Above are just two prime examples. We could consider the unquestioning worship of the unreformed and wasteful NHS, the desire to ‘get down with it’ in respect of all matters Pride and gay, the embrace of the trans insanity, the determination to empower regional devolution when the record of delivery in the various parliaments and assemblies has been woeful since their inception, or the race to see which one could articulate the most draconian restrictions on our freedoms during the COVID pandemic. We may have a party system of many colours, but when it gets down the fundamentals on how they think society should be governed (or controlled), we’re all just left with the same pallid vacuous shade of grey. Only on rare occasions do we see some low-hanging fruit of policy difference unveiled to give the illusion of policy diversity. It doesn’t come easy to me to say the following as a former lifelong Conservative: Unless those on the political Right become more varied and far more discerning in their electoral choices, then this country will fail to achieve the promise of reform those of us who voted for Brexit thought that vote would unleash.

| EXTRACTED DATA |
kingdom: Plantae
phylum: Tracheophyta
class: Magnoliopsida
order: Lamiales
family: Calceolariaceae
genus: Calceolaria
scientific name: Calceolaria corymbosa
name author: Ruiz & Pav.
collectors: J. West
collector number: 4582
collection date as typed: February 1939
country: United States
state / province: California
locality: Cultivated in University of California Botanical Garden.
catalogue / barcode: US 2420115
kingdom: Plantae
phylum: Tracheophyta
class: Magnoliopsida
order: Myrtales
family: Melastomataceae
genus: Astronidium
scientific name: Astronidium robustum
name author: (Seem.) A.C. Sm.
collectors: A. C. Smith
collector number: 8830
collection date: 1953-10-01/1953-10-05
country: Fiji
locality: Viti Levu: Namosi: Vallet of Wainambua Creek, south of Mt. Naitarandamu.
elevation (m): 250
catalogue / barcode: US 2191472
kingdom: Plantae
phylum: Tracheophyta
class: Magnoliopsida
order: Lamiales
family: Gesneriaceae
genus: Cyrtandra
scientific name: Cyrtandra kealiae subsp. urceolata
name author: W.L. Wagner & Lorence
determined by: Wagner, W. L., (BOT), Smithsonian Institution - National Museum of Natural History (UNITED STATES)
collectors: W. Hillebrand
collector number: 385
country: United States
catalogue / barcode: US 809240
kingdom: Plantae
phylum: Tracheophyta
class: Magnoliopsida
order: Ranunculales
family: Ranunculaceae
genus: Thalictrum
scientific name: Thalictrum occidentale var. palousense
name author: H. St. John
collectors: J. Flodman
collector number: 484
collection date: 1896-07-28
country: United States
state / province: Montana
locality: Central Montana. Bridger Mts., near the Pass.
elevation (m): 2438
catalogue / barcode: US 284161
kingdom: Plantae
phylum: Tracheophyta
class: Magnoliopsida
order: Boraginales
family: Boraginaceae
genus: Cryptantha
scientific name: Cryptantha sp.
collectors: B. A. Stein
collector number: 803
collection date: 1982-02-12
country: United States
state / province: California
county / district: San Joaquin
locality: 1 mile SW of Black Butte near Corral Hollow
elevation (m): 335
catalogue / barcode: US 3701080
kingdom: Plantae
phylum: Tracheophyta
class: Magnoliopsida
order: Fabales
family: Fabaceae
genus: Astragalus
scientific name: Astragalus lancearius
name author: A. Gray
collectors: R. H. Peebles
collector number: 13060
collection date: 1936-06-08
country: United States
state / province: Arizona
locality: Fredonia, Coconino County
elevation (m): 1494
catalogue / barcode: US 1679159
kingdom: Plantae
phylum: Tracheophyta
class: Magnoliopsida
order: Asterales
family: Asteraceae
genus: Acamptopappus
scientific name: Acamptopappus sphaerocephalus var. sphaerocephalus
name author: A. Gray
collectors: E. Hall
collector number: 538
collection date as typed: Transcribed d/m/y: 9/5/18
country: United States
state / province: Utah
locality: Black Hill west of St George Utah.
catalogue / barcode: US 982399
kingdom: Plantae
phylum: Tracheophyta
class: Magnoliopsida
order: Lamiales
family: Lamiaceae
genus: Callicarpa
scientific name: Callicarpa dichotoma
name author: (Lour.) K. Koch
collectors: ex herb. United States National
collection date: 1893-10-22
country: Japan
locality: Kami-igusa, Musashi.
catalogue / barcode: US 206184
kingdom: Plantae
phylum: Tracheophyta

| REQUIRED WORK |
In the political commentary excerpt, how does the writer describe their own past political affiliation? The data has no connection to the political commentary.

| RESULT FOR THIS TASK |
As a former lifelong Conservative.